Qualcuno potrebbe pensare che la sfida educativa riguardi i ragazzini che fanno chiasso di notte sotto casa o che procurano danni a scuola appena il prof gira le spalle.
Ma non è così, perché oggi i primi ad essere interpellati sono proprio gli adulti e il mondo che propongono alle nuove generazioni, cominciando dai ministri che risolvono il problema migranti con un “fora dai ball”, con le star della politica che si confrontano ogni giorno in tv a forza di insulti e parolacce, con la proposizione di personaggi come il signor Corona al livello di maitre à penser o della signorina Ruby come un modello di furbizia, che ben s’intona all’ambiente da lei frequentato recentemente.
Un mondo di adulti che giustifica tutto: parole, egoismi, basso ventre.

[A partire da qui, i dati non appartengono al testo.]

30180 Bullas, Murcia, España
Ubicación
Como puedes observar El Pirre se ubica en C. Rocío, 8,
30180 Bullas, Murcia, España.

Lo fa per ideologia, lo fa per interesse, lo fa per paura di dover cambiare o mettersi in discussione.
Una rappresentazione fasulla dell’esistenza con il tentativo di porre in primo piano il successo basato sull’immagine, la scalata furba, il guadagno facile, l’ostentazione e anche il mercimonio di sé.

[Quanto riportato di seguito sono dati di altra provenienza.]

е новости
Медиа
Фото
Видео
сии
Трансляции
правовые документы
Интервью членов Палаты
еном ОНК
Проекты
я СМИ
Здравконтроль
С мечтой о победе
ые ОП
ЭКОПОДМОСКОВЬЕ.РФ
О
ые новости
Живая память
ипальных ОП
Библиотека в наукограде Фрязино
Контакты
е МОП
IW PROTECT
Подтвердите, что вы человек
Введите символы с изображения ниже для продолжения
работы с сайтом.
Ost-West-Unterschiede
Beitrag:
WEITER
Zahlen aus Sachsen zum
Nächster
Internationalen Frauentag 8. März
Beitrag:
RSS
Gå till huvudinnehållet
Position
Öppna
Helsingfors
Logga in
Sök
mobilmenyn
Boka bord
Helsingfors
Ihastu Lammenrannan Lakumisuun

Dove ci può portare un simile progetto educativo che i mass media hanno sposato e che fa scuola ad adulti ed infanti ogni giorno da mattino a notte fonda?
Di fronte a questo disastro antropologico, la sfida educativa è una chiamata, anzitutto per noi cristiani, a reagire, aprire gli occhi, sciogliere il nodo della lingua e proporre quella che il Papa stesso chiama “cultura alternativa”, frutto di coerenza di vita e di coinvolgimento personale.

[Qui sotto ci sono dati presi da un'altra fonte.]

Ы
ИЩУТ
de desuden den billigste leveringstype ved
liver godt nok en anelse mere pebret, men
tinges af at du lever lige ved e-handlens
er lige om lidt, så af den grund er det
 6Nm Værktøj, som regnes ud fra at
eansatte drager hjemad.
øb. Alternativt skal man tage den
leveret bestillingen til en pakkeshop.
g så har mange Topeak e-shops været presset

In gioco c’è un diverso rapporto con Dio, con la natura (nel rispetto del creato), con le cose (non più viste come merci ma come beni), con le persone (riscoprire nell’altro, soprattutto nel più povero, il volto di Dio), con la mondialità (l’altro non più come minaccia, ma come dono).
E così passeremo dall’indifferenza alla responsabilità, dal menefreghismo alla solidarietà, dalla chiusura al coinvolgimento.
Di queste cose la Chiesa riminese ha iniziato a discutere nel convegno voluto dal Vescovo che inaugura per tutta la nostra comunità diocesana il decennio “Educare alla vita buona del vangelo”. Non è certo solo questione nostra, ma almeno cominciamo noi.